Trying to get asynchronous and parallel code with a lot of subtle
interactions (which is the case with many kernels) to work at all
is hard; doing it with highly out-of-order CPUs is murder. Most
shared-memory parallel codes (kernel and other) have lots of race
conditions that don't show up because the synchronisation time is
short compared with the time between the critical events.

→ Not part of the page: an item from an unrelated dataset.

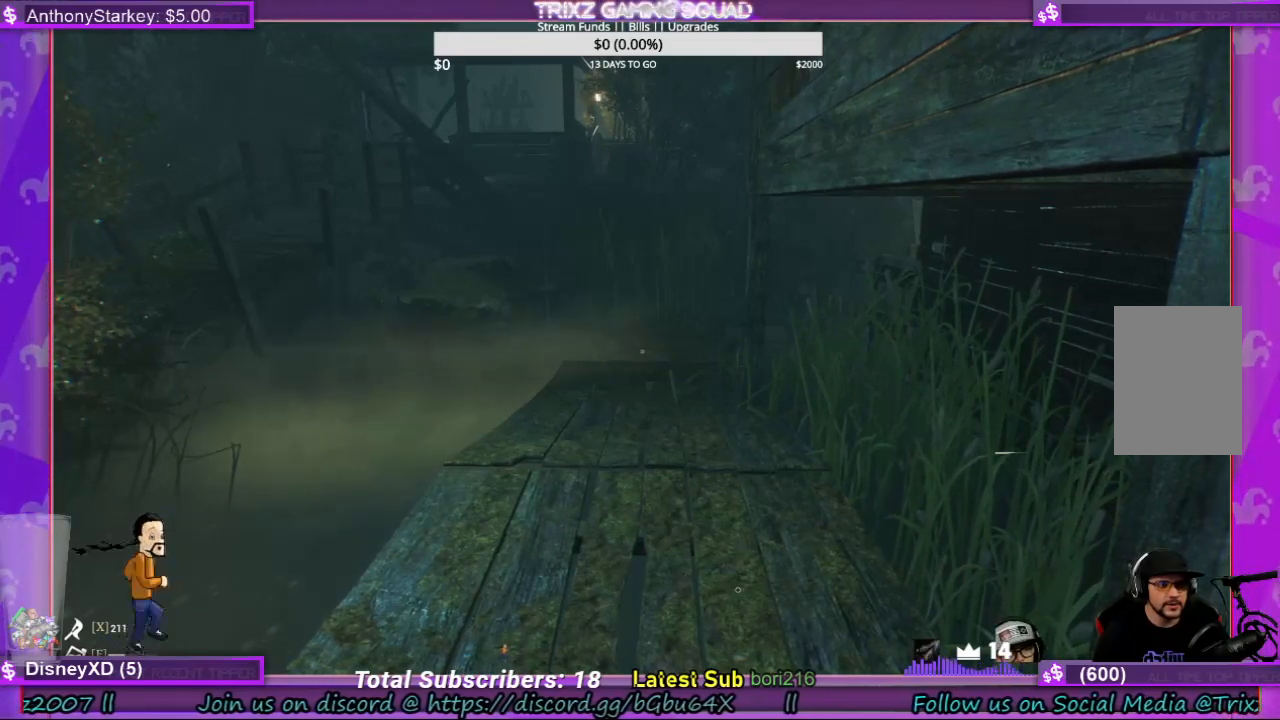
{"keys": [], "mouse": [], "events": [[367, "mouse_left", "down"], [467, "mouse_left", "up"]]}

However, when one application hammers the CPU hard, that can cause
large delays for OTHER threads (including kernel ones). As I said
earlier, I have seen 5 seconds delay in memory consistency. The
result is that you get very low probability, load-dependent,
non-repeatable failures. Ugh.


Regards,
Nick Maclaren.
From: nmm1 on
In article <75d79415-bc83-4989-80c4-610acae0942c(a)12g2000yqi.googlegroups.com>,
MitchAlsup <MitchAlsup(a)aol.com> wrote:
>On Apr 18, 10:03=A0am, Robert Myers <rbmyers...(a)gmail.com> wrote:
>>
>> My assumption, backed by no evidence, is that HP/Intel kept adding
>> "features" to get the architecture to perform as they had hoped until
>> the architecture was sunk by its own features.
>>
>> You think the problem is fundamental. =A0I think the problem is
>> fundamental only because of the way that code is written, in a
>> language that leaves the compiler to do too much guessing for the idea
>> to have even a hope of working at all.
>
>I think the problem was/is fundamentally a political issue with the
>leadership of the design teams, especially in the ability of the
>leadership to say "No, let us not dedicate of expend resources
>investigating that corner of the design space."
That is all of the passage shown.